Edits after the answer was provided
I was also wondering how I can get separate columns in the ouput for every grouping variable. So, with the answer provided below, if I run-
grouped_lm(
data = mtcars,
crit.vars = c(wt, mpg),
pred.vars = c(drat, disp),
grouping.vars = c(am, cyl)
)
It works, but the output looks something like this:
As can be appreciated from the picture, it is not at all clear what do the values 1 to 6 represent. So it will be nice to also get a separate column for each grouping variable provided so that, in this example, there will be two columns am and cyl with their respective levels for each lm model.
(I have manually created this dataframe. This is not how the grouping is happening, but this is just to show what the desired output looks like.)
---------------
◆ **WORK ITEM A**
Reproduce the stretch of the post from "Edits after the" through "grouping.vars = c(am, cyl)", substituting "iris" for "mtcars".
◆ **WORK ITEM B**
Answer these questions from the post:
(i) Which variables are given as grouping variables in the example call?
(ii) Which values in the output does the post say are unclear?
(iii) How was the dataframe showing the desired output produced?
---------------
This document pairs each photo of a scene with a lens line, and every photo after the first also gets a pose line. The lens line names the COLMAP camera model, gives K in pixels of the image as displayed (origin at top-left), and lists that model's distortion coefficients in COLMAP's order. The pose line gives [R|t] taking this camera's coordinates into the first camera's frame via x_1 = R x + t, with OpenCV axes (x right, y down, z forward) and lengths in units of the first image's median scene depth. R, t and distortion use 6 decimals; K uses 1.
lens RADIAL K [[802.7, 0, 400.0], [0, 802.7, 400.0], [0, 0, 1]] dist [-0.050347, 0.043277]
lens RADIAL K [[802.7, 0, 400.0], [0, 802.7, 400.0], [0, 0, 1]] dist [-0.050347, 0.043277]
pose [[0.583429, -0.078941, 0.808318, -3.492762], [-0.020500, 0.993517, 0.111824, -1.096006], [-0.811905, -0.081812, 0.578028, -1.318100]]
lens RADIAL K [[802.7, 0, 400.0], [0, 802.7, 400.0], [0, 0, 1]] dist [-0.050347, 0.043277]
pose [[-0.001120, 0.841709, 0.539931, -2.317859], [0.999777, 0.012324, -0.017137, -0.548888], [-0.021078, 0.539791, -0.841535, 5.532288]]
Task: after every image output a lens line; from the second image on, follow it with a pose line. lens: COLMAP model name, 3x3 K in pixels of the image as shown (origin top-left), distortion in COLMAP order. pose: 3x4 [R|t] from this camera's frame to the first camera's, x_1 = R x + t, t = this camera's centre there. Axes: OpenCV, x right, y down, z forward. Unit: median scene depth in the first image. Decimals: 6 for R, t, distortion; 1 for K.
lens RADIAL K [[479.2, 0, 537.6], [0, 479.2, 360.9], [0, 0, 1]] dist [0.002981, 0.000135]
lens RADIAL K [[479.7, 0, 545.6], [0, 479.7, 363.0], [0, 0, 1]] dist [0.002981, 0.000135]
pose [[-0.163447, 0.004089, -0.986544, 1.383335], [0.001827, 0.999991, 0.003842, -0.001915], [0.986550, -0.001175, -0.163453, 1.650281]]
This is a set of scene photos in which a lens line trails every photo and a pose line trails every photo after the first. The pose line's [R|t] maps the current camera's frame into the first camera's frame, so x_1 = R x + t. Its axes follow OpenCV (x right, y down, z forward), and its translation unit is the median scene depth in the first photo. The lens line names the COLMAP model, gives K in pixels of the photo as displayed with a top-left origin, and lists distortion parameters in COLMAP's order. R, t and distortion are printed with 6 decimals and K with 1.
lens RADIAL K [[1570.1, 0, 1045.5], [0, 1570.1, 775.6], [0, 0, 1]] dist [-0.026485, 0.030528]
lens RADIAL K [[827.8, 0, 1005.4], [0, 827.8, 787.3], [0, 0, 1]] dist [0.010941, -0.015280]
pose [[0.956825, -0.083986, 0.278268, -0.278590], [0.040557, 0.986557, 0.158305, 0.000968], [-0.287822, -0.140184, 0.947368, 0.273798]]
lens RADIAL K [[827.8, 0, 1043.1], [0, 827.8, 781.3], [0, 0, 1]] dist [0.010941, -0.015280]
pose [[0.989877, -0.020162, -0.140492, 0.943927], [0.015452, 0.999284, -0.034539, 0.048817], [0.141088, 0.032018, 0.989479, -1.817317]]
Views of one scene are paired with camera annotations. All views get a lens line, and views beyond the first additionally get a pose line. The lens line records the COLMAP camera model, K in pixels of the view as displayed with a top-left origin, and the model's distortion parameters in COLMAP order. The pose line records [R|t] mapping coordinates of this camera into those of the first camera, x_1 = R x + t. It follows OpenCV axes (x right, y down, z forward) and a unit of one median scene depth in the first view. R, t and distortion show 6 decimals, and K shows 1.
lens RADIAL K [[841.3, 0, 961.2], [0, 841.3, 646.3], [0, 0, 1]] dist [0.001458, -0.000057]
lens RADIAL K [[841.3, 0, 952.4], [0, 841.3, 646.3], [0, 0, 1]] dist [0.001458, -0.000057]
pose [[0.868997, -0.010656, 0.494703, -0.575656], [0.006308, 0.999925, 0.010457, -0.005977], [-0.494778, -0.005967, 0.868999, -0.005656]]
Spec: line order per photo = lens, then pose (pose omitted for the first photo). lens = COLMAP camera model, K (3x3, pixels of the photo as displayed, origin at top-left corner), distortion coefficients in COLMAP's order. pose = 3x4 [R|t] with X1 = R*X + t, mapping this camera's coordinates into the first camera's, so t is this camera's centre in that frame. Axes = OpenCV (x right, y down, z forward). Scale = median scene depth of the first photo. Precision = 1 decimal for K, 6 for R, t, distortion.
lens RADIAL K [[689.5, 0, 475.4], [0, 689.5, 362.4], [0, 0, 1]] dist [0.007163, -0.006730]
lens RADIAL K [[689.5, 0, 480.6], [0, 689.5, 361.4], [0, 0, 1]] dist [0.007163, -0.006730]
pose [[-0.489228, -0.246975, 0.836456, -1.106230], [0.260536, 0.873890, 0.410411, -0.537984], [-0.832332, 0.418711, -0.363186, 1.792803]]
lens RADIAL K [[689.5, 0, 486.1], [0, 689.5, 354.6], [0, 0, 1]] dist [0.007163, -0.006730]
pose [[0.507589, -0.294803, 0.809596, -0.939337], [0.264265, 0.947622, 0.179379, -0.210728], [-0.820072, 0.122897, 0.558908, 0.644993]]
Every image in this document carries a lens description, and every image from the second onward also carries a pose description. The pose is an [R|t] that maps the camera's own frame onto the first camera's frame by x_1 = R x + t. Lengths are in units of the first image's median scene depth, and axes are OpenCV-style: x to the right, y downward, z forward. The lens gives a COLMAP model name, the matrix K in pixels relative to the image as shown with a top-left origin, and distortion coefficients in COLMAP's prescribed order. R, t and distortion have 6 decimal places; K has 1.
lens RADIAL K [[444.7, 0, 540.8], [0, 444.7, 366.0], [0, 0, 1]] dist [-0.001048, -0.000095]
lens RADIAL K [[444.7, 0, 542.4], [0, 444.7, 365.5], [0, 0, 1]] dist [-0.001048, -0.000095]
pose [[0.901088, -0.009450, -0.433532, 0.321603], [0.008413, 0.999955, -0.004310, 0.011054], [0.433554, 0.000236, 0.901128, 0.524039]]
---------------
◆ **WORKED SOLUTION A**
Edits after the answer was provided
I was also wondering how I can get separate columns in the ouput for every grouping variable. So, with the answer provided below, if I run-
grouped_lm(
data = iris,
crit.vars = c(wt, mpg),
pred.vars = c(drat, disp),
grouping.vars = c(am, cyl)

◆ **WORKED SOLUTION B**
(i) am and cyl
(ii) The values 1 to 6
(iii) It was created manually.